The great thing about being a somewhat butch woman is that society doesn’t really give you a hard time. I can wear jeans, fix my car, lift heavy objects and swear in public and while it’s not always the most acceptable behavior, it generally won’t get me beat up. Crossdressers have a harder time of it. Not only do many people not even really understand what crossdressing is or what crossdressers do, but the community itself is fractured on many of these questions. This book is written by the wife of a crossdresser discussing not only the CD community, but also the community of partners of crossdressers.
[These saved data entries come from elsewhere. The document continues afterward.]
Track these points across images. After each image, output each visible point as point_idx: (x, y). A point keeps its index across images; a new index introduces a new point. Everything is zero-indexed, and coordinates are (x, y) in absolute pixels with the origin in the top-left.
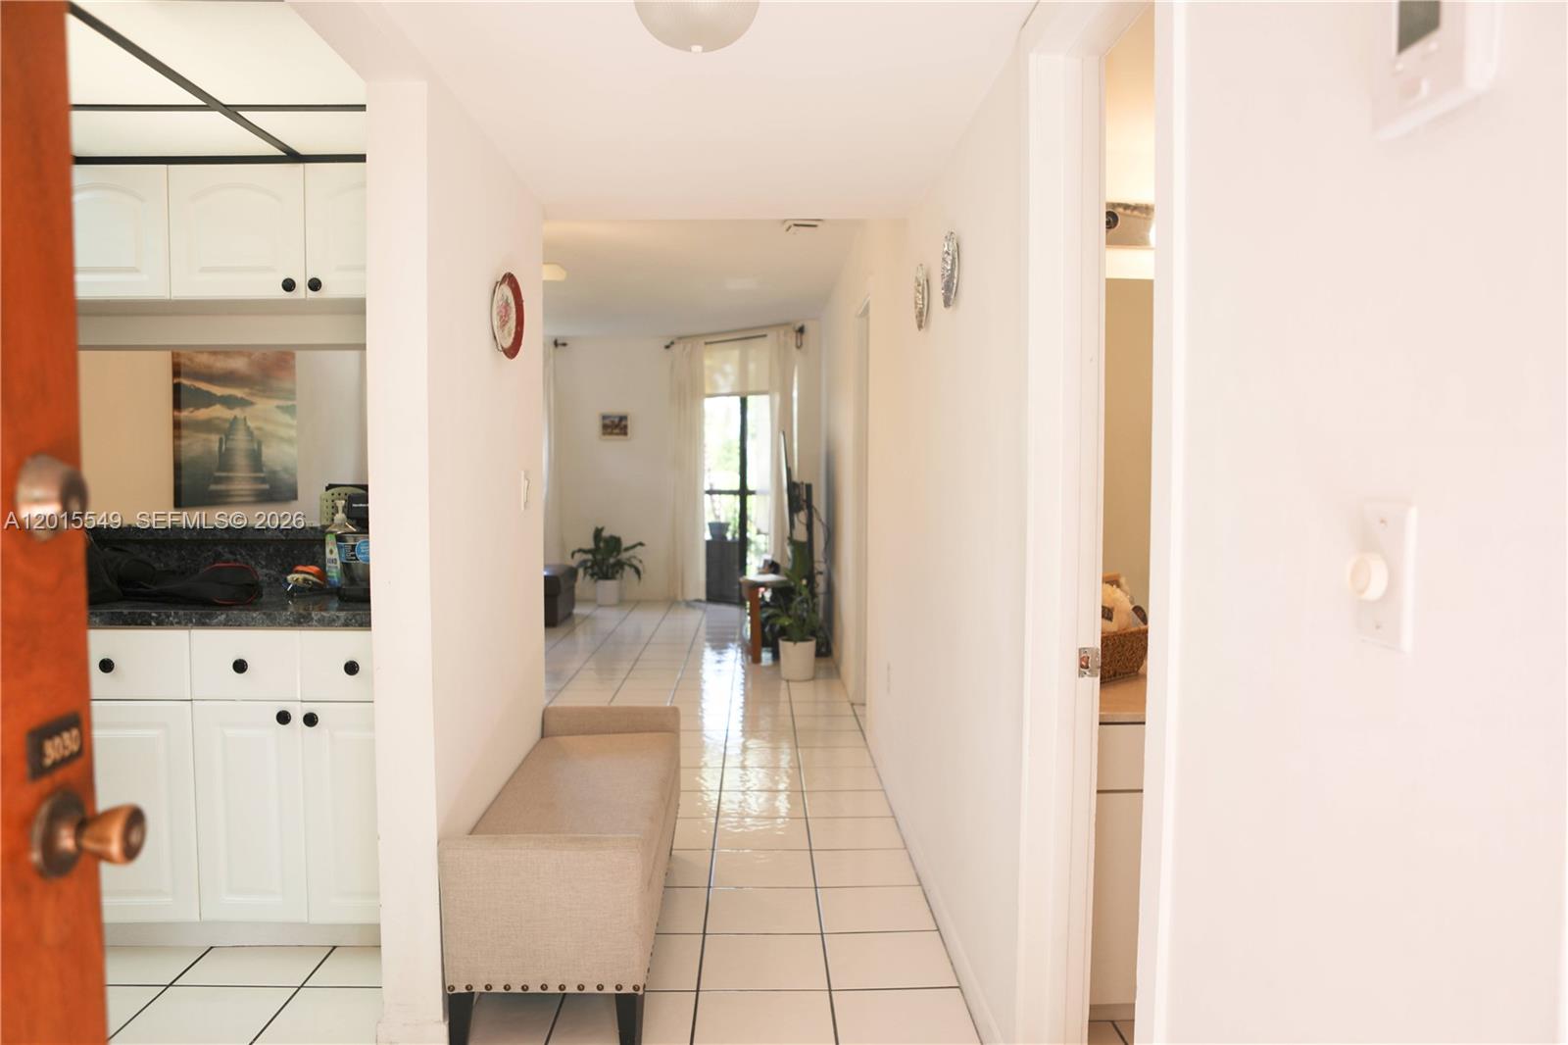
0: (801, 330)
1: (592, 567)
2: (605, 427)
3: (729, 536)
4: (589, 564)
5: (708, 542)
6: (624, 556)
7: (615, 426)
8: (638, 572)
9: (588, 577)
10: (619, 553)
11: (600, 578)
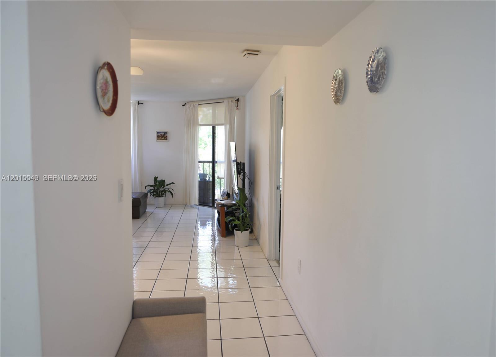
0: (238, 100)
1: (153, 192)
2: (158, 136)
3: (207, 179)
4: (152, 191)
5: (199, 181)
6: (166, 187)
7: (162, 136)
8: (172, 194)
9: (152, 196)
10: (164, 187)
11: (157, 197)
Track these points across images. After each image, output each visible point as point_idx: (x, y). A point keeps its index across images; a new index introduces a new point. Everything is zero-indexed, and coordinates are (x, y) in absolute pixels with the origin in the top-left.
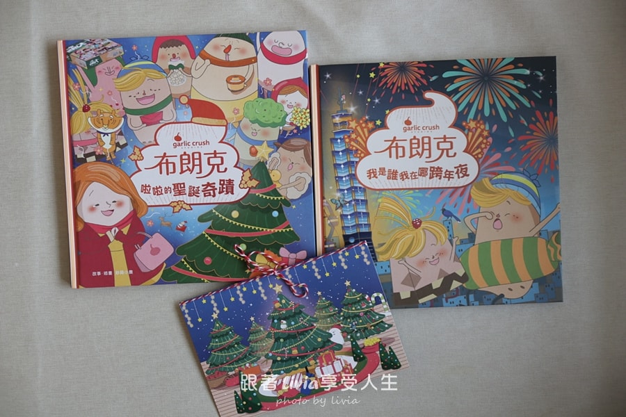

Boyd [a pseudonym, maybe so she could go next to Jennfier Boylan on the shelves?] not trying to make friends here, she’s trying to tell it like it is. While she’s not hostile to her husband’s crossdressing, it’s also not the easiest thing in the world for her. She has interacted with other support groups for partners of straight crossdressers and has had difficulty finding simpatico with other CD’s wives. She discusses many of the problems couples can have when one of them is a crossdresser [odd sex lives, telling the family, deciding “who is the woman” in many situations] and maintains that there is no “normal” crossdressing scenario, that they are all different. One of the more interesting observations she has, about her husband and the CD community in general, is how she feels that crossdressers [similar to drag queens] often do not want to be women, they want to embody some sort of Platonic womanness they see in society. Instead of doing this --as the author wryly suggests -- by taking a pay cut and helping her clean the kitchen -- they prefer to act out stereotypical gender roles [hair, makeup, shoes, femininity] which can be aggravating to a real female who has to take the whole package and parcel every day.
Boyd clearly loves her husband and loves the CD community. Even so, many of her words have an edge to them. She has been frustrated trying to express her opinions that go against the normative CD ideals that are represented by national support groups like Tri-Ess who believe that all, or mostly all, crossdressers are straight. If this is true, counters Boyd, then what is with the prevalence of “forced feminization” porn among CDs, and why does my stright monogamous husband flirt with me? This book will ask as many questions as it answers, but it’s a rollicking good read and worthwhile for anyone even remotely interested in gender issues.